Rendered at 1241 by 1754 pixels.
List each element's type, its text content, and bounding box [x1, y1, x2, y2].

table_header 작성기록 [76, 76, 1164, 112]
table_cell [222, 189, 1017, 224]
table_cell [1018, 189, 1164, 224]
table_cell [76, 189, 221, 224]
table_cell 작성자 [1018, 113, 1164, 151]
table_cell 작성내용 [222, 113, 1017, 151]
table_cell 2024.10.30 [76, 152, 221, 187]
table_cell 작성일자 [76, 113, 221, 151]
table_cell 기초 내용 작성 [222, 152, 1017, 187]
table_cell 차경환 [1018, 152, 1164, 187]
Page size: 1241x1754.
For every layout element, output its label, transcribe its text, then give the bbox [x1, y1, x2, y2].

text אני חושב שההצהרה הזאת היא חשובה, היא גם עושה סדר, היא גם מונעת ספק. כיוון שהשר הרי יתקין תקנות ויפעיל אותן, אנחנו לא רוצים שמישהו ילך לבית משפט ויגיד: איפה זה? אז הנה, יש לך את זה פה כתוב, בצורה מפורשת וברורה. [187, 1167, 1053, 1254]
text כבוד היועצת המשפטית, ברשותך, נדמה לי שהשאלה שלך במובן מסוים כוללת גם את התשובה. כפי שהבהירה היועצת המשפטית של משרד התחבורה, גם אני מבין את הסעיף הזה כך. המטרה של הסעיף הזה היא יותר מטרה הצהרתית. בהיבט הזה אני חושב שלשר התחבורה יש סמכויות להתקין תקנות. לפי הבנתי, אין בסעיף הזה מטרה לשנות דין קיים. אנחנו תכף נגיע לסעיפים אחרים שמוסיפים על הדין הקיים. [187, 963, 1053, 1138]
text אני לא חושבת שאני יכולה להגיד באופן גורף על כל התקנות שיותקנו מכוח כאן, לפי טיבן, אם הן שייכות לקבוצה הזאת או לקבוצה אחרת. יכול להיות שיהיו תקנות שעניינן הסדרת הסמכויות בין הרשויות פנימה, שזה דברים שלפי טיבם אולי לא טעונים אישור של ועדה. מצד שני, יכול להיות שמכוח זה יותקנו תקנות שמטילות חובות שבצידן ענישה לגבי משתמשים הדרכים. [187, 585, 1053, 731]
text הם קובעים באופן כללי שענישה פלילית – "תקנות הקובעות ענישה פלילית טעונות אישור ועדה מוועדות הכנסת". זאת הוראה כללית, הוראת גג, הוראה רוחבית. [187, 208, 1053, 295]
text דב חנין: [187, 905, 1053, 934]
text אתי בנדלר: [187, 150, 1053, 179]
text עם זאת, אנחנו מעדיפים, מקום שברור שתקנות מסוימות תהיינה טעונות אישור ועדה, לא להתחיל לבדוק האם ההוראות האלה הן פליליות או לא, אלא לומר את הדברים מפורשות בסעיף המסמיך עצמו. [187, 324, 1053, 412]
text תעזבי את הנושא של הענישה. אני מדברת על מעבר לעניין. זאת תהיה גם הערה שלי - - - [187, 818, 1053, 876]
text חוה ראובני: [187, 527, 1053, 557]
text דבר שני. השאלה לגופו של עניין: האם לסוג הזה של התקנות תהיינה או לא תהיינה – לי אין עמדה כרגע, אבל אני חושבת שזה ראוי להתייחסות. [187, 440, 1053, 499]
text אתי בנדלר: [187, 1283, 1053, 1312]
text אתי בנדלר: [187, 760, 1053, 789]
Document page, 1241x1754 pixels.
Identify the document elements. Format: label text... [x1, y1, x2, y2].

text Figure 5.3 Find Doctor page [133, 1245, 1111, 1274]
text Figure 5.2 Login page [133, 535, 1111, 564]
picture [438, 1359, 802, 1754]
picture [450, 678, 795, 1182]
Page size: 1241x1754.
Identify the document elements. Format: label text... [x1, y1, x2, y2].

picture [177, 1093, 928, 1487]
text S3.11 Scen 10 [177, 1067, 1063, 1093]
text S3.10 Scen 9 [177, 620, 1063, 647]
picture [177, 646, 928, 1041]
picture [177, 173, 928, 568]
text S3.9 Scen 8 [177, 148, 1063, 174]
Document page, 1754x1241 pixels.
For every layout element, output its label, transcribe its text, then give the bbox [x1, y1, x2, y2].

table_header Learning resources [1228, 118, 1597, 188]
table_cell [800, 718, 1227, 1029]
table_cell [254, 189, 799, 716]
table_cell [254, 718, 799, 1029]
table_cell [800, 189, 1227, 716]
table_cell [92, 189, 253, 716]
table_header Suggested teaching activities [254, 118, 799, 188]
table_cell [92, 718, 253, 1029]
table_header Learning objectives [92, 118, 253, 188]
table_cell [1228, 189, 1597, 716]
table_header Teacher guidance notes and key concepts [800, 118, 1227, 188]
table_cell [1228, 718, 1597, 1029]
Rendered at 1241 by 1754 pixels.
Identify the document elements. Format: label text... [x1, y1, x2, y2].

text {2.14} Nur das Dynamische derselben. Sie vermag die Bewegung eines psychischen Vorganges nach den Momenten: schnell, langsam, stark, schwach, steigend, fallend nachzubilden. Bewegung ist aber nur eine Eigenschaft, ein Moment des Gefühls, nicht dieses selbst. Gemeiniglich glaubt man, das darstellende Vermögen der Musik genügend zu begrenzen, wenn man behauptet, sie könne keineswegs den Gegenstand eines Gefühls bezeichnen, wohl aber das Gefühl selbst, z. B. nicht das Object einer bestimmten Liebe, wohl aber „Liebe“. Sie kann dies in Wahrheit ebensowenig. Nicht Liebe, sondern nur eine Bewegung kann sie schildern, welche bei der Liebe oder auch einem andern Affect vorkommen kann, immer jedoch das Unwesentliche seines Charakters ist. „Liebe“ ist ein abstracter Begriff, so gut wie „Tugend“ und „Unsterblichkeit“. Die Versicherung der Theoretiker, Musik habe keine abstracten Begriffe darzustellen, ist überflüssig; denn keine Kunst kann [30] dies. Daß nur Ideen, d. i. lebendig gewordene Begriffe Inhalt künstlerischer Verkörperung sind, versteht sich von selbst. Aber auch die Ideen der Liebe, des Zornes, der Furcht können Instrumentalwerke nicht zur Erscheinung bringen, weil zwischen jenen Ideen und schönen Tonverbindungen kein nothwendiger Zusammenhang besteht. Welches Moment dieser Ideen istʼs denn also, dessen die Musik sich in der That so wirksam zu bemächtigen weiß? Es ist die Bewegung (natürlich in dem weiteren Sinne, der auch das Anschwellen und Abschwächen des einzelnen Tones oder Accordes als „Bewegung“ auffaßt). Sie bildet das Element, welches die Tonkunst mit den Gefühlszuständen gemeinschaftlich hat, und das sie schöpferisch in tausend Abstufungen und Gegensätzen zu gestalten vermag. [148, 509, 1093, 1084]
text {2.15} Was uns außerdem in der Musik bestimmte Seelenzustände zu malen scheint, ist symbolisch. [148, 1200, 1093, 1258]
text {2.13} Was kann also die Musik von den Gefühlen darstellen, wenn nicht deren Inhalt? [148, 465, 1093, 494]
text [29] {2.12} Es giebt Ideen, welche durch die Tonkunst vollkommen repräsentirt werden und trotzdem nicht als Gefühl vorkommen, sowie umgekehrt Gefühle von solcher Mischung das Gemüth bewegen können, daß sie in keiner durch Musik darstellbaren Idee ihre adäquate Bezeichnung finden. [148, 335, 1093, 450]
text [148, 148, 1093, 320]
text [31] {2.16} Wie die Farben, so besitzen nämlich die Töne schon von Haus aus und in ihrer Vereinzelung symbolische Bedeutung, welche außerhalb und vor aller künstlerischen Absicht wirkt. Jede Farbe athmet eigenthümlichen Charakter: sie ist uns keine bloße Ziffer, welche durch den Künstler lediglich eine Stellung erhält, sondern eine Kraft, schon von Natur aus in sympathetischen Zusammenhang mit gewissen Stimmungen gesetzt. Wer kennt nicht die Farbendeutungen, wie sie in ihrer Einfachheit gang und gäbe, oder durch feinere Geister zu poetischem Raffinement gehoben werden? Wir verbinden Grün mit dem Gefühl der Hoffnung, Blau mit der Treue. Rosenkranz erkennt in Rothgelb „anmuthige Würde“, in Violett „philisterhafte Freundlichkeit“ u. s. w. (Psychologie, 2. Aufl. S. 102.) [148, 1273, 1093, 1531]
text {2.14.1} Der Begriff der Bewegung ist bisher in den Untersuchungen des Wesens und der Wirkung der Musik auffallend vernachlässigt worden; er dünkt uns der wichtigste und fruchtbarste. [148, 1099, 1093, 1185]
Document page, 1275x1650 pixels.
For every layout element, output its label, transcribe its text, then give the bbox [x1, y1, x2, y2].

* _Work request_: Anywhere the listing shows the word "pixels", copy the full line.

* _Output_:
Rendered at 1241 by 1754 pixels.
Document page, 1241x1754 pixels.
Document page, 1754x1241 pixels.
Rendered at 1241 by 1754 pixels.
Document page, 1275x1650 pixels.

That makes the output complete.